═════ MATERIAL FOR THIS TASK

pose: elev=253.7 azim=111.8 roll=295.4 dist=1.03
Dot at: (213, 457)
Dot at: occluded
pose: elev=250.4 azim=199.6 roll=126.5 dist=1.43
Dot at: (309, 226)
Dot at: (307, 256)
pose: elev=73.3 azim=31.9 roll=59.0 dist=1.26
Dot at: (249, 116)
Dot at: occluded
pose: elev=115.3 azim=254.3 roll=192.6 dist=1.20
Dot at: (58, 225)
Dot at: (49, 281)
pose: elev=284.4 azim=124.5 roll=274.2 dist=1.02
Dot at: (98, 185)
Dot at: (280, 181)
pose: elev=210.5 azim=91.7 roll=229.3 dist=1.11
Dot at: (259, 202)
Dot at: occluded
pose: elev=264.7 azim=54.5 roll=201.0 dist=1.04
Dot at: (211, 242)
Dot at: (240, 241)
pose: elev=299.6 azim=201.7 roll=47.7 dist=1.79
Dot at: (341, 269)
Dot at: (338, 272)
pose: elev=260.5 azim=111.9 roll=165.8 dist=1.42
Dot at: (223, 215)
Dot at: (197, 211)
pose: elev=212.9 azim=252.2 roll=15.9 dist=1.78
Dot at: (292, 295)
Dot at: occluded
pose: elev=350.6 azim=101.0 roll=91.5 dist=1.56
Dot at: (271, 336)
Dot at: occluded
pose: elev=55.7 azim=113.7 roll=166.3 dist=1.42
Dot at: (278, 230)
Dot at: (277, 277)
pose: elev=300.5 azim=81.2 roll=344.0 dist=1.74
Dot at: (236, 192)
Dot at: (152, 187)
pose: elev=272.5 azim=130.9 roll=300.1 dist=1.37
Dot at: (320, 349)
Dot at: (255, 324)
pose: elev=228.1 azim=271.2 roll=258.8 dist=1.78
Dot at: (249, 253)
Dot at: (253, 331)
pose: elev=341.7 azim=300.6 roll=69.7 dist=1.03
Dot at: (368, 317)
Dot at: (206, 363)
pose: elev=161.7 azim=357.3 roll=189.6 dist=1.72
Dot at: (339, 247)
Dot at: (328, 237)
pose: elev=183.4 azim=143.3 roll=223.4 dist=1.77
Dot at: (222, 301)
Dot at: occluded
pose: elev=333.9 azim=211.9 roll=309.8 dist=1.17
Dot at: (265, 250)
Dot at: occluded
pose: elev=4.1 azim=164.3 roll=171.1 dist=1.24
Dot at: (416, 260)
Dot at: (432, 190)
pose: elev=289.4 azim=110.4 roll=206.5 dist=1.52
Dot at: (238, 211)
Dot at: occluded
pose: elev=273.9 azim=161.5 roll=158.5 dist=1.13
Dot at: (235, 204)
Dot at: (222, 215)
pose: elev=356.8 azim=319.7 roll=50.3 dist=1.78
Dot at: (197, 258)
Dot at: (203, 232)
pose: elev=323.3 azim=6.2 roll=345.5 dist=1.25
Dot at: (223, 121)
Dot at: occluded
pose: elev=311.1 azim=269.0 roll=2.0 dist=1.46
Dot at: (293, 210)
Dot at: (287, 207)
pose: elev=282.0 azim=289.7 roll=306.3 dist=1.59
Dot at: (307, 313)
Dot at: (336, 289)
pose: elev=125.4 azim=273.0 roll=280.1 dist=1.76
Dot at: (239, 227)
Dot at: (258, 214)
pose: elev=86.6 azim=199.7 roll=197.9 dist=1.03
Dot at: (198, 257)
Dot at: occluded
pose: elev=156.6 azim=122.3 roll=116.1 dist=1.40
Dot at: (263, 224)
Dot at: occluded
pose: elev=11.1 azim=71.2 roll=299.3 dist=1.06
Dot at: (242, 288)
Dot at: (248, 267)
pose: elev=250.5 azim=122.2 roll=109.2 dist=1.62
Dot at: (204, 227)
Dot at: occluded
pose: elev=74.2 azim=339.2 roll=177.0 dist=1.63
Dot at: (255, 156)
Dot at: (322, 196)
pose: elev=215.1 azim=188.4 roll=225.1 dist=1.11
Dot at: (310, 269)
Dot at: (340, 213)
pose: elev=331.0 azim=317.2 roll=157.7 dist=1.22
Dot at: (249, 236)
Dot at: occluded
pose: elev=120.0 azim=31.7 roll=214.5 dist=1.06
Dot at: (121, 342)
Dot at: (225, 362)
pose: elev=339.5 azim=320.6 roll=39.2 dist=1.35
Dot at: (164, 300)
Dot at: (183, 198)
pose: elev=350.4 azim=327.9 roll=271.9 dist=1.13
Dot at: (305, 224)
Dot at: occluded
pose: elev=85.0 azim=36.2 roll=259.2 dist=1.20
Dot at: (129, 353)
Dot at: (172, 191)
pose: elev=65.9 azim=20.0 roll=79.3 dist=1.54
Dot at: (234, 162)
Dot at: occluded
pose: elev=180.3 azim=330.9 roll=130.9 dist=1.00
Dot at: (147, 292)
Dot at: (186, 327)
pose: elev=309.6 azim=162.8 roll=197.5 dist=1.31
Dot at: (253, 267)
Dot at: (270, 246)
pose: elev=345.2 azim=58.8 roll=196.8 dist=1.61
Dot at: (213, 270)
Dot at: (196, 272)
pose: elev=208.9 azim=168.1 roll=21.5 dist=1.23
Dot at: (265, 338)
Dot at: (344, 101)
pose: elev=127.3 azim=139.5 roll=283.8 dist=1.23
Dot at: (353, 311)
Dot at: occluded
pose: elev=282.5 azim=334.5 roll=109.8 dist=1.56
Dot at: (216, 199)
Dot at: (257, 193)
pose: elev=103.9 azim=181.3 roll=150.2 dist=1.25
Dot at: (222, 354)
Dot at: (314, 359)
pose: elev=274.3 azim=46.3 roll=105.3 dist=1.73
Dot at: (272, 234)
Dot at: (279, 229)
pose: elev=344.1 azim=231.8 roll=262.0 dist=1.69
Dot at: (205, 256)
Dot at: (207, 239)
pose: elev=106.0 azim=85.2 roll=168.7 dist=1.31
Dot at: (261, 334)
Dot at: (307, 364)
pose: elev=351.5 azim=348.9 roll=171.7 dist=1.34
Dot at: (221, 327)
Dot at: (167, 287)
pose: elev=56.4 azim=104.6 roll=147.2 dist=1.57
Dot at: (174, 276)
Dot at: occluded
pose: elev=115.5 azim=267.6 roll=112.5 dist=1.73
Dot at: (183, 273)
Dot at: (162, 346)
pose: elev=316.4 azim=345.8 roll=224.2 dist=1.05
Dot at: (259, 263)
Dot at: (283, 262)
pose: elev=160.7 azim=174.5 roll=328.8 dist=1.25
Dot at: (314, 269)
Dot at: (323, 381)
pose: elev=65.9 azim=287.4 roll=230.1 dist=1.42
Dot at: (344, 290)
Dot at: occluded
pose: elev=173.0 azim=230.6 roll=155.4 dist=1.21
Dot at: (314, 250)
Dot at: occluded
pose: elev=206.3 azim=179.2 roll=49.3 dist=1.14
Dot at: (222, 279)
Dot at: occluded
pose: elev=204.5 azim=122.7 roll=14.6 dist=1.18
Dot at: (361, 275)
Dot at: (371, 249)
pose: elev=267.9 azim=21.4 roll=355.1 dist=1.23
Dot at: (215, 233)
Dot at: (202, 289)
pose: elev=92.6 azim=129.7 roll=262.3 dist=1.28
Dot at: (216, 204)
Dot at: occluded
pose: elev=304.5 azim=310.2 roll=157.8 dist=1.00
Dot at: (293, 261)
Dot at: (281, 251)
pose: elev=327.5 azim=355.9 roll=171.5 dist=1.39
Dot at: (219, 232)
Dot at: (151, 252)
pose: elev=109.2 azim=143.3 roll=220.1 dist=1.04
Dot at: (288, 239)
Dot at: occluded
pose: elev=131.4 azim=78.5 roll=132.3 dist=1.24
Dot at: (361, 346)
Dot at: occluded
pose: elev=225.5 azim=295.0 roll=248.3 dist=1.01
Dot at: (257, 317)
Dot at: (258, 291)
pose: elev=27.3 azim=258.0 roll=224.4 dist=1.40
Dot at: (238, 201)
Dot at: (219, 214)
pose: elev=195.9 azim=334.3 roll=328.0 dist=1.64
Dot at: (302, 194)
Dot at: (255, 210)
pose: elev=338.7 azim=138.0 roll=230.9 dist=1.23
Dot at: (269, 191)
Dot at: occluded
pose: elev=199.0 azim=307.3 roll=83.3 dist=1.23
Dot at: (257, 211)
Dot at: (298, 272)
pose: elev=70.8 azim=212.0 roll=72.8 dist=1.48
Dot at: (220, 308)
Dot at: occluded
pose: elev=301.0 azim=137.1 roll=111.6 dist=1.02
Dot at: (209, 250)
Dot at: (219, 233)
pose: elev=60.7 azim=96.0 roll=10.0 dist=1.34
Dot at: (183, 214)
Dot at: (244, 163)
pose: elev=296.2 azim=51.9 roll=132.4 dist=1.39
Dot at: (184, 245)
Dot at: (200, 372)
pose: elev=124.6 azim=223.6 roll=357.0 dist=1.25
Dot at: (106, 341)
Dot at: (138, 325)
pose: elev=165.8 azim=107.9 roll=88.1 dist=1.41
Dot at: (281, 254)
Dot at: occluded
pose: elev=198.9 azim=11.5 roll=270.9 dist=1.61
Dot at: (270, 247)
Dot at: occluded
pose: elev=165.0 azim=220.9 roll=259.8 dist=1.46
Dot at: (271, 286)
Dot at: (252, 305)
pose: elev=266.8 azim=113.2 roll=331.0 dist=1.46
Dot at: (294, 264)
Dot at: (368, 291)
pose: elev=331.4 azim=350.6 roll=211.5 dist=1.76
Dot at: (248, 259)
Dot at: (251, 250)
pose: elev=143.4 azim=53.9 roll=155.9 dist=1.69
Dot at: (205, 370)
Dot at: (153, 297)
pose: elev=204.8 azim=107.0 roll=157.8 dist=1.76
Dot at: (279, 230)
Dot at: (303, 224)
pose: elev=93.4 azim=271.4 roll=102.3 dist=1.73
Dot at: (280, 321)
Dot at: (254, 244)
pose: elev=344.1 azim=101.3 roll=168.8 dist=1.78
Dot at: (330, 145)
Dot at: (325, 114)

══════════

> WHAT THIS TASK INVOLVES:
Format the lines of the listing as a numbered list, starting at the line with "pose: elev=109.2 azim=143.3" and ending at the line with "Dot at: (298, 272)", both included. Omit any blank lines.

> EXERCISE RESPONSE:
1. pose: elev=109.2 azim=143.3 roll=220.1 dist=1.04
2. Dot at: (288, 239)
3. Dot at: occluded
4. pose: elev=131.4 azim=78.5 roll=132.3 dist=1.24
5. Dot at: (361, 346)
6. Dot at: occluded
7. pose: elev=225.5 azim=295.0 roll=248.3 dist=1.01
8. Dot at: (257, 317)
9. Dot at: (258, 291)
10. pose: elev=27.3 azim=258.0 roll=224.4 dist=1.40
11. Dot at: (238, 201)
12. Dot at: (219, 214)
13. pose: elev=195.9 azim=334.3 roll=328.0 dist=1.64
14. Dot at: (302, 194)
15. Dot at: (255, 210)
16. pose: elev=338.7 azim=138.0 roll=230.9 dist=1.23
17. Dot at: (269, 191)
18. Dot at: occluded
19. pose: elev=199.0 azim=307.3 roll=83.3 dist=1.23
20. Dot at: (257, 211)
21. Dot at: (298, 272)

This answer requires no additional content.